O corte de um ponto e meio percentual na taxa básica de juros pode não ter sido o mais ousado que o mercado esperava do Banco Central neste momento, apesar de a maioria dos analistas apostar que a redução seria de fato de um ponto e meio. No fundo, eles rezavam para ser surpreendidos com um corte mais generoso. De qualquer forma, o Comitê de Política Monetária (Copom) não foi conservador no afrouxamento monetário, o que já é um progresso em se tratando de juros no Brasil.

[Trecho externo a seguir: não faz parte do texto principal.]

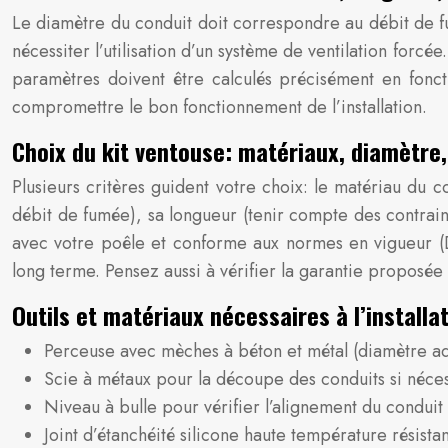
Le diamètre du conduit doit correspondre au débit de f
nécessiter l’utilisation d’un système de ventilation fo
paramètres doivent être calculés précisément en fonct
compromettre le bon fonctionnement de l’installation.
Choix du kit ventouse: matériaux, diamètre
Plusieurs critères guident votre choix: le matériau du 
débit de fumée), sa longueur (tenir compte des contraint
avec votre poêle et conforme aux normes en vigueur (DT
long terme. Pensez aussi à vérifier la garantie proposée 
Outils et matériaux nécessaires à l’installa
Perceuse avec mèches à béton et métal (diamètre ad
Scie à métaux pour la découpe des conduits si néce
Niveau à bulle pour vérifier l’alignement du conduit
Joint d’étanchéité silicone haute température résista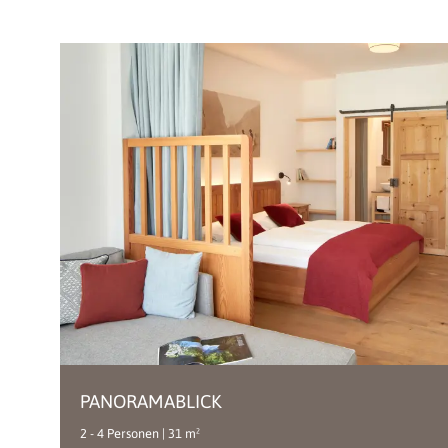
PANORAMABLICK
2 - 4 Personen | 31 m²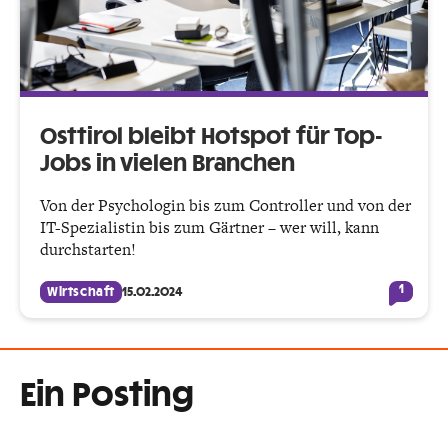
Osttirol bleibt Hotspot für Top-
Jobs in vielen Branchen
Von der Psychologin bis zum Controller und von der
IT-Spezialistin bis zum Gärtner – wer will, kann
durchstarten!
1
Wirtschaft
15.02.2024
Ein Posting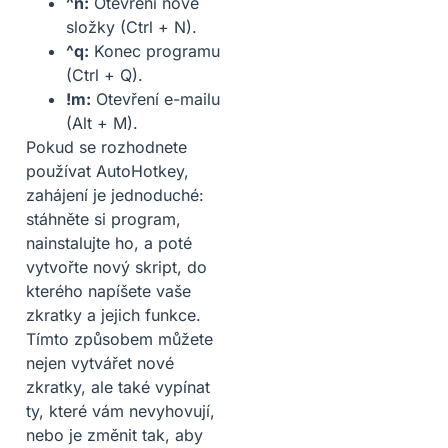
^n:
Otevření nové
složky (Ctrl + N).
^q:
Konec programu
(Ctrl + Q).
!m:
Otevření e-mailu
(Alt + M).
Pokud se rozhodnete
používat AutoHotkey,
zahájení je jednoduché:
stáhněte si program,
nainstalujte ho, a poté
vytvořte nový skript, do
kterého napíšete vaše
zkratky a jejich funkce.
Tímto způsobem můžete
nejen vytvářet nové
zkratky, ale také vypínat
ty, které vám nevyhovují,
nebo je změnit tak, aby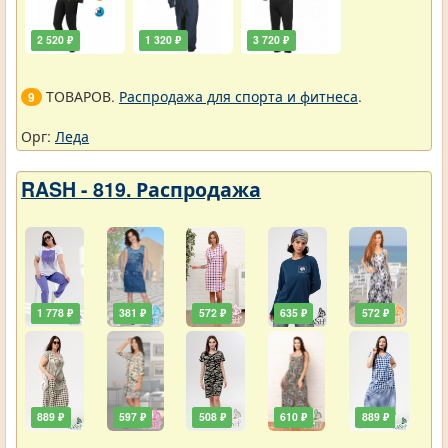
2 520 ₽
1 320 ₽
3 720 ₽
ТОВАРОВ.
Распродажа для спорта и фитнеса
.
9
Орг:
Леда
RASH - 819. Распродажа
1 778 ₽
381 ₽
572 ₽
635 ₽
572 ₽
889 ₽
597 ₽
508 ₽
610 ₽
889 ₽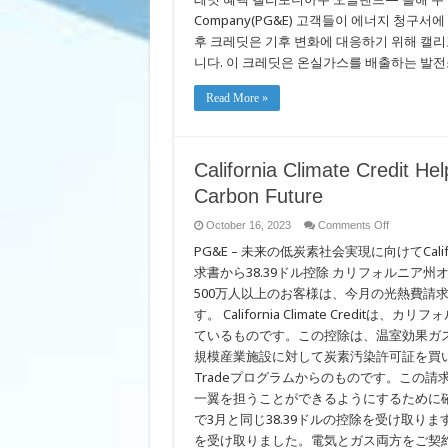
PG&E
Company(PG&E) 고객들이 에너지 청구
Customers
Transition
후 크레딧은 기후 변화에 대응하기 위해 캘
to
니다. 이 크레딧은 온실가스를 배출하는 발전소
Low-
Carbon
Future
Read More »
California Climate Credit H
Carbon Future
on
October 16, 2023
Comments Off
California
PG&E – 未来の低炭素社会実現に向けてCalifor
Climate
Credit
求書から38.39ドル控除 カリフォルニア州オークランド 
Helps
PG&E
500万人以上のお客様は、今月の光熱費請求で自動的
Customers
Transition
す。 California Climate Cred
to
ているものです。この控除は、温室効果ガ
Low-
Carbon
規模産業施設に対して炭素汚染許可証を買い取
Future
Tradeプログラムからのものです。この
一翼を担うことができるようにするために確
で3月と同じ38.39ドルの控除を受け取り
を受け取りました。電気とガス両方をご契約の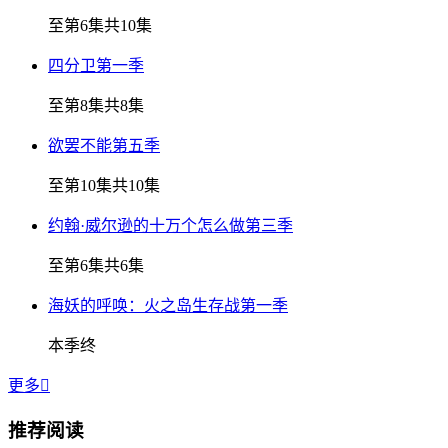
至第6集共10集
四分卫第一季
至第8集共8集
欲罢不能第五季
至第10集共10集
约翰·威尔逊的十万个怎么做第三季
至第6集共6集
海妖的呼唤：火之岛生存战第一季
本季终
更多

推荐阅读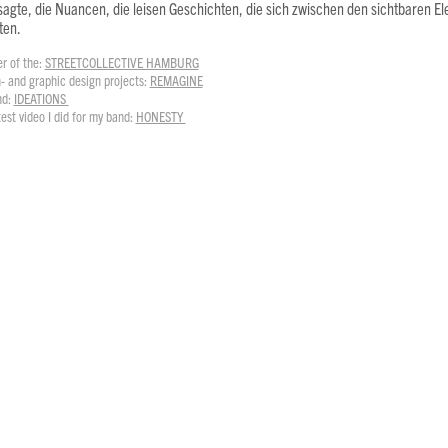
agte, die Nuancen, die leisen Geschichten, die sich zwischen den sichtbaren E
ten.
 of the:
STREETCOLLECTIVE HAMBURG
- and graphic design projects:
REMAGINE
nd:
IDEATIONS
test video I did for my band:
HONESTY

Mesmo sem grandes reflexos imediatos no pregão de ontem, o mercado começa a discutir quais os outros reflexos de uma taxa Selic mais baixa no mercado.
Um deles deve ser uma queda significativa no custo da dívida das companhias. E, quanto mais endividada a empresa, maior será essa redução de custo. Em apenas duas reuniões, o Copom já cortou a Selic em dois pontos e meio percentuais, o que significa juros bem mais palatáveis para as empresas. Uma boa parte delas possui dívida com juros pós-fixados, portanto, esse custo cai juntamente com a Selic. Com a deterioração da crise, as empresas mais alavancadas viraram praticamente o inferno na Terra. Os investidores queriam ficar bem longe delas. As queridinhas de todos passaram a ser as companhias mais conservadoras, sem dívida, boa geração de caixa, resultado previsível, ou seja, bem redondinhas.

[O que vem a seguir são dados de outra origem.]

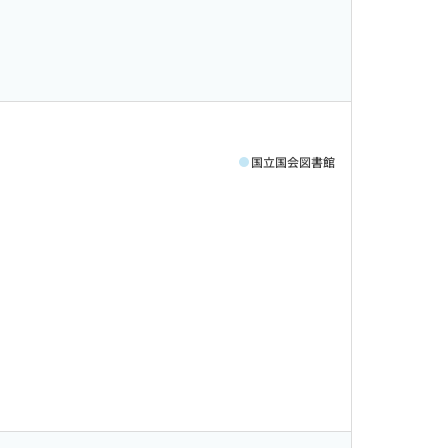
国立国会図書館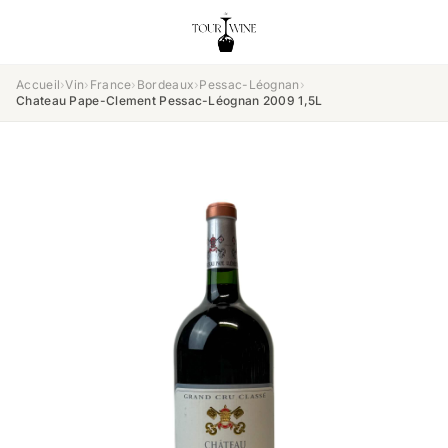
Accueil
›
Vin
›
France
›
Bordeaux
›
Pessac-Léognan
›
Chateau Pape-Clement Pessac-Léognan 2009 1,5L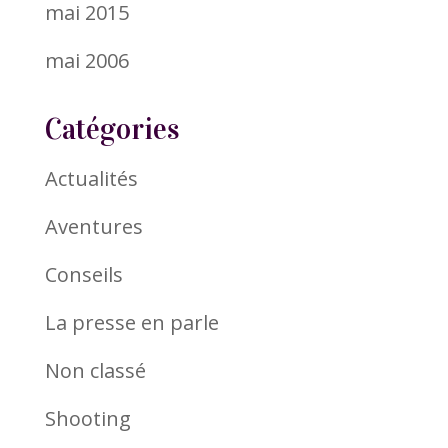
mai 2015
mai 2006
Catégories
Actualités
Aventures
Conseils
La presse en parle
Non classé
Shooting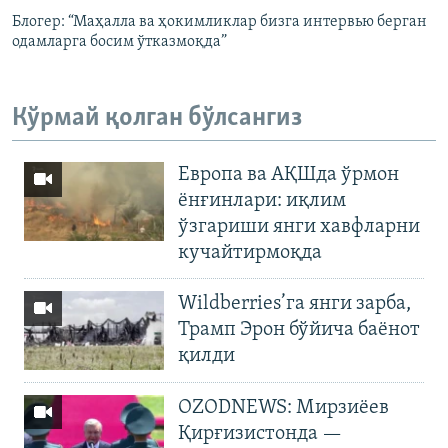
Блогер: “Маҳалла ва ҳокимликлар бизга интервью берган
одамларга босим ўтказмоқда”
Кўрмай қолган бўлсангиз
Европа ва АҚШда ўрмон
ёнғинлари: иқлим
ўзгариши янги хавфларни
кучайтирмоқда
Wildberries’га янги зарба,
Трамп Эрон бўйича баёнот
қилди
OZODNEWS: Мирзиёев
Қирғизистонда —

A partir de agora, os investidores devem substituir os papéis das tais conservadoras pelos das companhias mais arriscadas e alavancadas. “Quanto menor o custo da dívida, mais recursos sobram para a empresa, consequentemente, para os próprios acionistas sob a forma de dividendos”, diz um gestor de recursos independente. Ele cita um exemplo que ilustra bem essa economia. Uma empresa que possui uma dívida de R$ 900 milhões e que paga 10% ao ano de juros, desembolsa R$ 90 milhões. Já numa taxa de juros de 5% ao ano, esse custo da dívida cai para R$ 45 milhões. “Ou seja, o retorno sobre o capital para os acionistas só cresce”, explica o gestor.
Ele cita algumas empresas bastante endividadas e que podem se beneficiar do afrouxamento monetário. Entre elas estão: a Oi (ex-Telemar) que, juntamente com a Brasil Telecom possui cerca de R$ 20 bilhões em dívida, além de Aracruz e Companhia Energética de São Paulo (Cesp). Coincidência ou não, ontem as ações preferenciais (PN, sem direito a voto) série B da Aracruz subiram 7,69%, a segunda maior alta dentro do Índice Bovespa, que se valorizou 0,89%, fechando aos 39.151 pontos.
Há mais exemplos como Marfrig e B2W, lembra um outro gestor de recursos. “A B2W, apesar de não ser endividada, desconta seus recebíveis a uma taxa atrelada ao CDI (Certificado de Depósito Interfinanceiro), o que faz a sua receita ser muito sensível à taxa de juros”, explica ele. Não é à toa que as ações da varejista subiram bem nos últimos dias.
É importante alertar que as empresas mais endividadas geralmente têm um perfil de atuação mais agressivo, portanto, são mais indicadas para aqueles que possuem um apetite maior a risco. Mas essas companhias são também mais endividadas, que geralmente possuem maiores condições de crescimento. Em tese, elas buscam dinheiro para aplicar no negócio, ampliar uma fábrica, desenvolver um novo produto ou até comprar uma outra companhia.
Reflexo II
Os reflexos da queda da taxa Selic no mercado de capitais não param por aí. As empresas consideradas boas pagadoras de dividendos ficam ainda mais atraentes. Os investidores costumam comparar o chamado “dividend yield” – a relação entre os dividendos pagos e a cotação atual da ação – com a taxa Selic. “Uma coisa é uma empresa que oferece um ‘dividend yield’ de 15% quando os juros estão em 13% ao ano; outra bem diferente é esse mesmo ‘dividend yield’, com uma Selic de 11,25% ao ano”, afirma o gestor. Nessa lista de boas pagadoras de dividendos figuram nomes como: Eletropaulo, Telesp e Transmissão Paulista, lembra ele.
Reflexo III, a missão
Por fim, um outro reflexo importante do afrouxamento monetário no mercado é a migração de recursos da renda fixa para a bolsa. Quando o investidor olhar o próximo extrato da sua aplicação de renda fixa provavelmente se sentirá tentado a colocar o dinheiro em investimentos de maior risco, lembra o gestor. Ele afirma que, um retorno abaixo de 1% ao mês é considerado um barreira psicológica importante, que acaba levando os investidores a mudarem de aplicação. “Se o investidor não for agora para a bolsa, no próximo corte da Selic vai se sentir ainda mais tentado a fazer isso.”